WHAT YOU WILL DO: Filter the listing below, keeping only the lines with the word "Check".

§ §

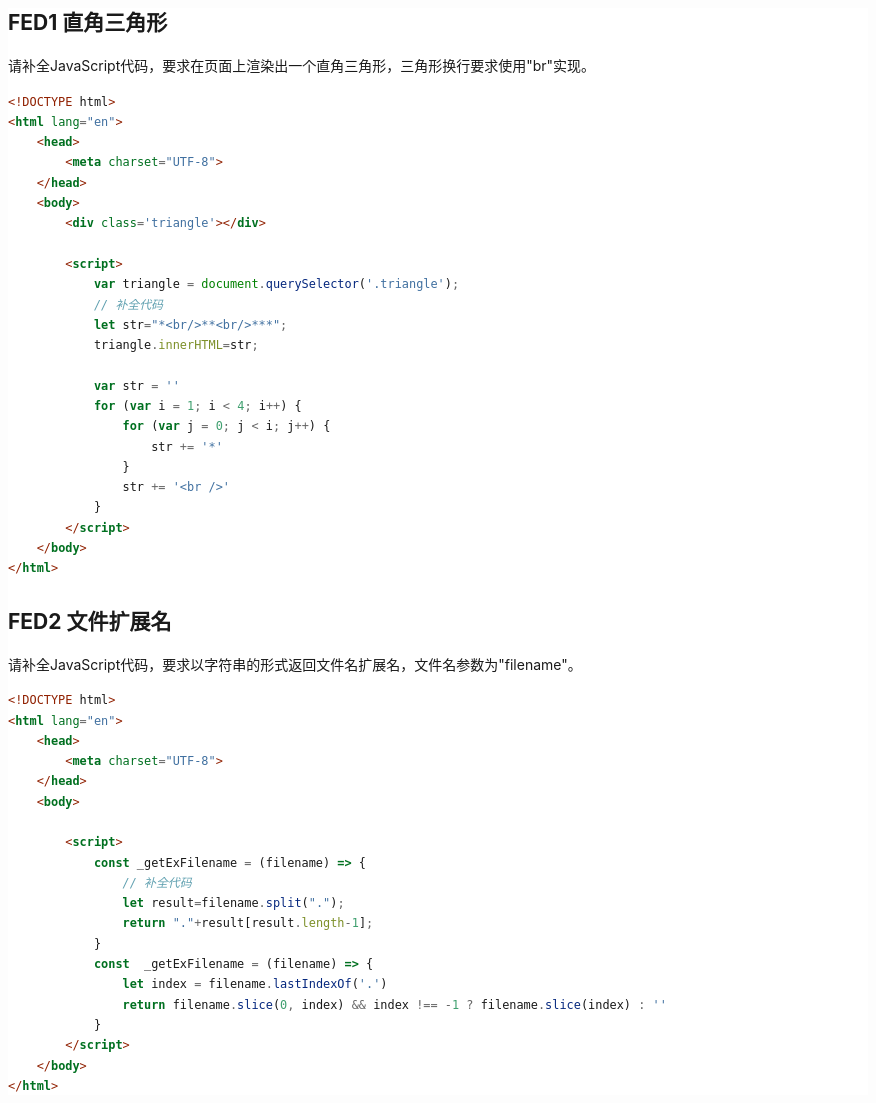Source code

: 

## **FED1** **直角三角形**

请补全JavaScript代码，要求在页面上渲染出一个直角三角形，三角形换行要求使用"br"实现。

```html
<!DOCTYPE html>
<html lang="en">
    <head>
        <meta charset="UTF-8">
    </head>
    <body>
        <div class='triangle'></div>

        <script>
            var triangle = document.querySelector('.triangle');
            // 补全代码
            let str="*<br/>**<br/>***";
            triangle.innerHTML=str;
            
            var str = ''
            for (var i = 1; i < 4; i++) {
                for (var j = 0; j < i; j++) {
                    str += '*'
                }
                str += '<br />'
            }
        </script>
    </body>
</html>
```

## **FED2** **文件扩展名**

请补全JavaScript代码，要求以字符串的形式返回文件名扩展名，文件名参数为"filename"。

```html
<!DOCTYPE html>
<html lang="en">
    <head>
        <meta charset="UTF-8">
    </head>
    <body>
        
        <script>
            const _getExFilename = (filename) => {
                // 补全代码
                let result=filename.split(".");
                return "."+result[result.length-1];
            }
            const  _getExFilename = (filename) => {
                let index = filename.lastIndexOf('.')
                return filename.slice(0, index) && index !== -1 ? filename.slice(index) : ''
            }
        </script>
    </body>
</html>
```
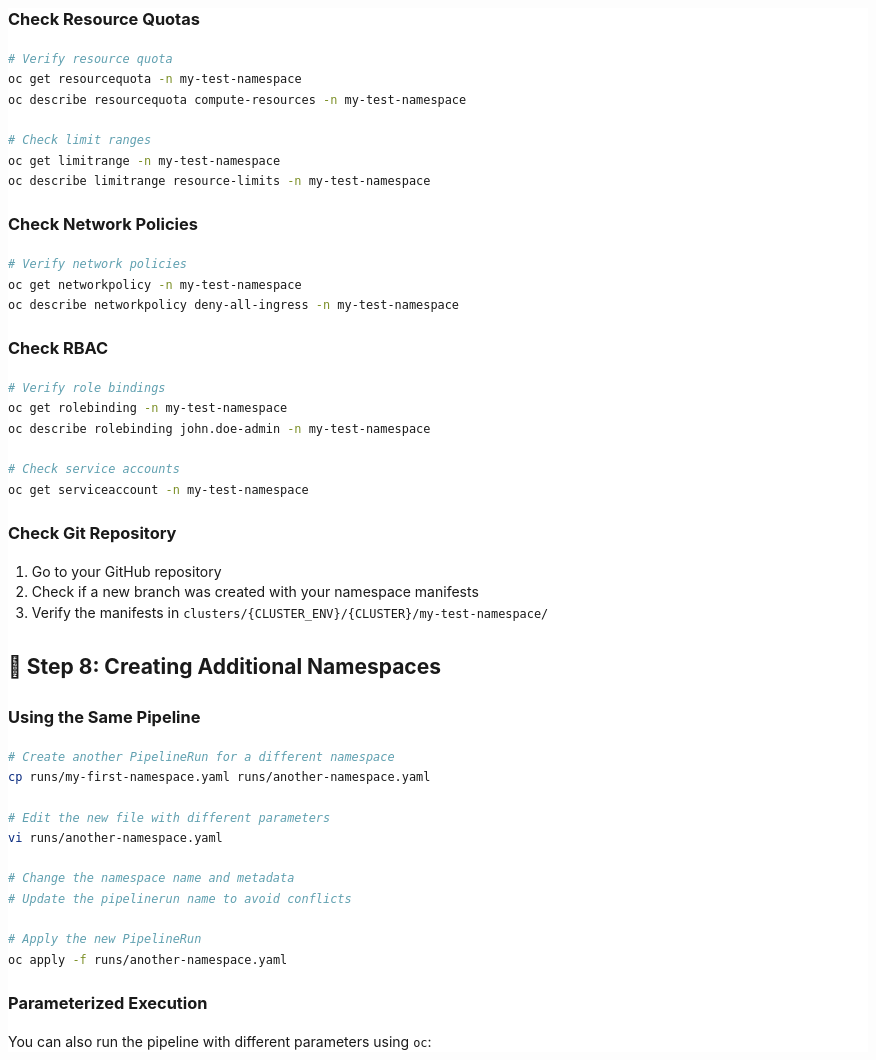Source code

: ### Check Resource Quotas
```bash
# Verify resource quota
oc get resourcequota -n my-test-namespace
oc describe resourcequota compute-resources -n my-test-namespace

# Check limit ranges
oc get limitrange -n my-test-namespace
oc describe limitrange resource-limits -n my-test-namespace
```

### Check Network Policies
```bash
# Verify network policies
oc get networkpolicy -n my-test-namespace
oc describe networkpolicy deny-all-ingress -n my-test-namespace
```

### Check RBAC
```bash
# Verify role bindings
oc get rolebinding -n my-test-namespace
oc describe rolebinding john.doe-admin -n my-test-namespace

# Check service accounts
oc get serviceaccount -n my-test-namespace
```

### Check Git Repository
1. Go to your GitHub repository
2. Check if a new branch was created with your namespace manifests
3. Verify the manifests in `clusters/{CLUSTER_ENV}/{CLUSTER}/my-test-namespace/`

## 🔄 Step 8: Creating Additional Namespaces

### Using the Same Pipeline
```bash
# Create another PipelineRun for a different namespace
cp runs/my-first-namespace.yaml runs/another-namespace.yaml

# Edit the new file with different parameters
vi runs/another-namespace.yaml

# Change the namespace name and metadata
# Update the pipelinerun name to avoid conflicts

# Apply the new PipelineRun
oc apply -f runs/another-namespace.yaml
```

### Parameterized Execution
You can also run the pipeline with different parameters using `oc`:
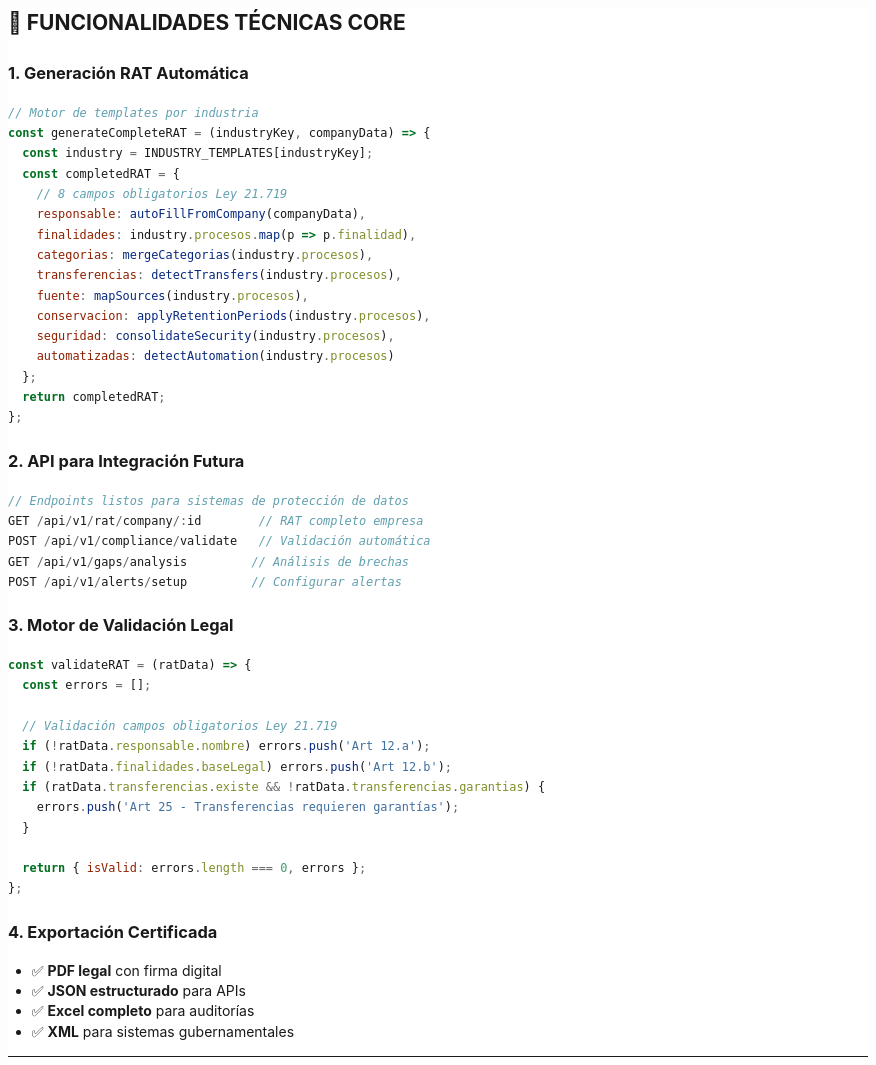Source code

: 
## 🔧 FUNCIONALIDADES TÉCNICAS CORE

### 1. **Generación RAT Automática**
```javascript
// Motor de templates por industria
const generateCompleteRAT = (industryKey, companyData) => {
  const industry = INDUSTRY_TEMPLATES[industryKey];
  const completedRAT = {
    // 8 campos obligatorios Ley 21.719
    responsable: autoFillFromCompany(companyData),
    finalidades: industry.procesos.map(p => p.finalidad),
    categorias: mergeCategorias(industry.procesos),
    transferencias: detectTransfers(industry.procesos),
    fuente: mapSources(industry.procesos),
    conservacion: applyRetentionPeriods(industry.procesos),
    seguridad: consolidateSecurity(industry.procesos),
    automatizadas: detectAutomation(industry.procesos)
  };
  return completedRAT;
};
```

### 2. **API para Integración Futura**
```javascript
// Endpoints listos para sistemas de protección de datos
GET /api/v1/rat/company/:id        // RAT completo empresa
POST /api/v1/compliance/validate   // Validación automática
GET /api/v1/gaps/analysis         // Análisis de brechas
POST /api/v1/alerts/setup         // Configurar alertas
```

### 3. **Motor de Validación Legal**
```javascript
const validateRAT = (ratData) => {
  const errors = [];
  
  // Validación campos obligatorios Ley 21.719
  if (!ratData.responsable.nombre) errors.push('Art 12.a');
  if (!ratData.finalidades.baseLegal) errors.push('Art 12.b'); 
  if (ratData.transferencias.existe && !ratData.transferencias.garantias) {
    errors.push('Art 25 - Transferencias requieren garantías');
  }
  
  return { isValid: errors.length === 0, errors };
};
```

### 4. **Exportación Certificada**
- ✅ **PDF legal** con firma digital
- ✅ **JSON estructurado** para APIs
- ✅ **Excel completo** para auditorías
- ✅ **XML** para sistemas gubernamentales

---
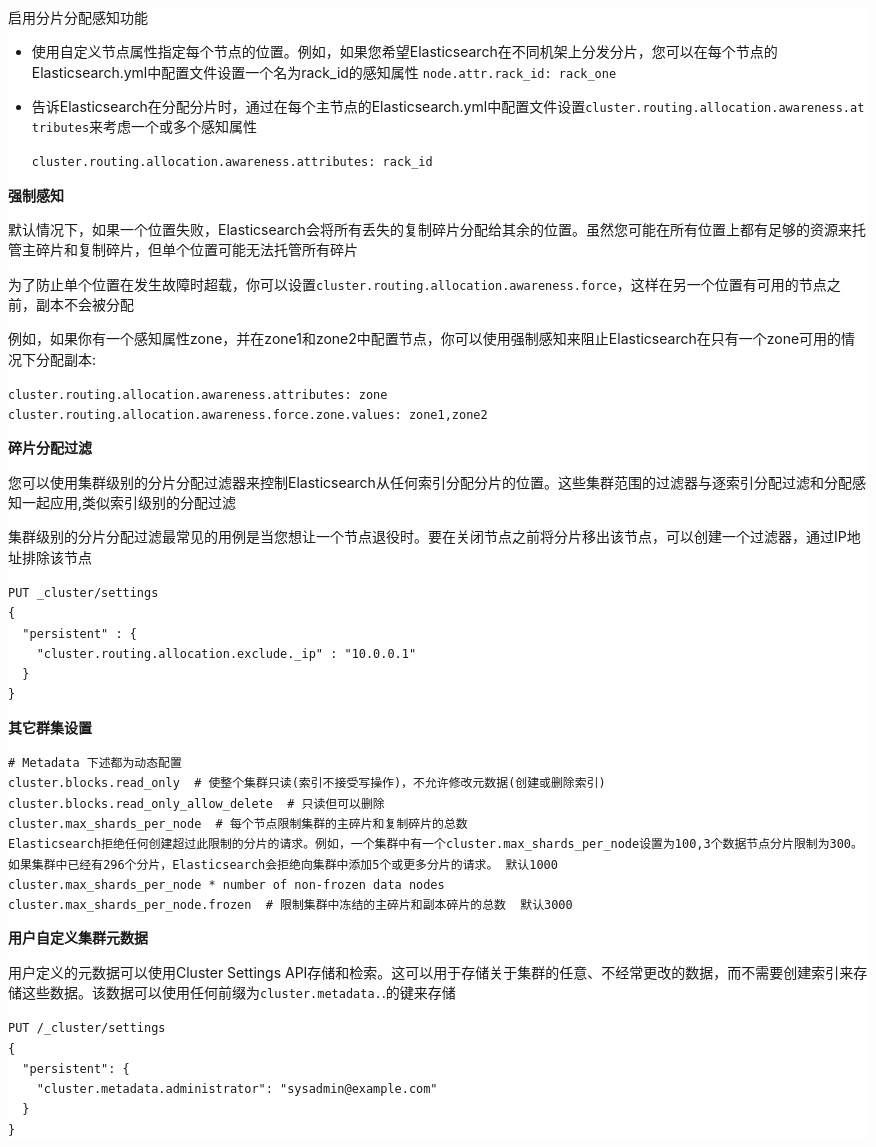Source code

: 启用分片分配感知功能

- 使用自定义节点属性指定每个节点的位置。例如，如果您希望Elasticsearch在不同机架上分发分片，您可以在每个节点的Elasticsearch.yml中配置文件设置一个名为rack_id的感知属性 `node.attr.rack_id: rack_one`

- 告诉Elasticsearch在分配分片时，通过在每个主节点的Elasticsearch.yml中配置文件设置`cluster.routing.allocation.awareness.attributes`来考虑一个或多个感知属性

   `cluster.routing.allocation.awareness.attributes: rack_id`

**强制感知**

默认情况下，如果一个位置失败，Elasticsearch会将所有丢失的复制碎片分配给其余的位置。虽然您可能在所有位置上都有足够的资源来托管主碎片和复制碎片，但单个位置可能无法托管所有碎片

为了防止单个位置在发生故障时超载，你可以设置`cluster.routing.allocation.awareness.force`，这样在另一个位置有可用的节点之前，副本不会被分配

例如，如果你有一个感知属性zone，并在zone1和zone2中配置节点，你可以使用强制感知来阻止Elasticsearch在只有一个zone可用的情况下分配副本:

```
cluster.routing.allocation.awareness.attributes: zone
cluster.routing.allocation.awareness.force.zone.values: zone1,zone2
```

**碎片分配过滤**

您可以使用集群级别的分片分配过滤器来控制Elasticsearch从任何索引分配分片的位置。这些集群范围的过滤器与逐索引分配过滤和分配感知一起应用,类似索引级别的分配过滤

集群级别的分片分配过滤最常见的用例是当您想让一个节点退役时。要在关闭节点之前将分片移出该节点，可以创建一个过滤器，通过IP地址排除该节点

```
PUT _cluster/settings
{
  "persistent" : {
    "cluster.routing.allocation.exclude._ip" : "10.0.0.1"
  }
}
```

**其它群集设置**

```
# Metadata 下述都为动态配置
cluster.blocks.read_only  # 使整个集群只读(索引不接受写操作)，不允许修改元数据(创建或删除索引)
cluster.blocks.read_only_allow_delete  # 只读但可以删除   
cluster.max_shards_per_node  # 每个节点限制集群的主碎片和复制碎片的总数
Elasticsearch拒绝任何创建超过此限制的分片的请求。例如，一个集群中有一个cluster.max_shards_per_node设置为100,3个数据节点分片限制为300。如果集群中已经有296个分片，Elasticsearch会拒绝向集群中添加5个或更多分片的请求。 默认1000
cluster.max_shards_per_node * number of non-frozen data nodes
cluster.max_shards_per_node.frozen  # 限制集群中冻结的主碎片和副本碎片的总数  默认3000
```

**用户自定义集群元数据**

用户定义的元数据可以使用Cluster Settings API存储和检索。这可以用于存储关于集群的任意、不经常更改的数据，而不需要创建索引来存储这些数据。该数据可以使用任何前缀为`cluster.metadata.`.的键来存储

```
PUT /_cluster/settings
{
  "persistent": {
    "cluster.metadata.administrator": "sysadmin@example.com"
  }
}
```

§ §

WRITTEN ANSWER:
: ### Check Resource Quotas
# Check limit ranges
### Check Network Policies
### Check RBAC
# Check service accounts
### Check Git Repository
2. Check if a new branch was created with your namespace manifests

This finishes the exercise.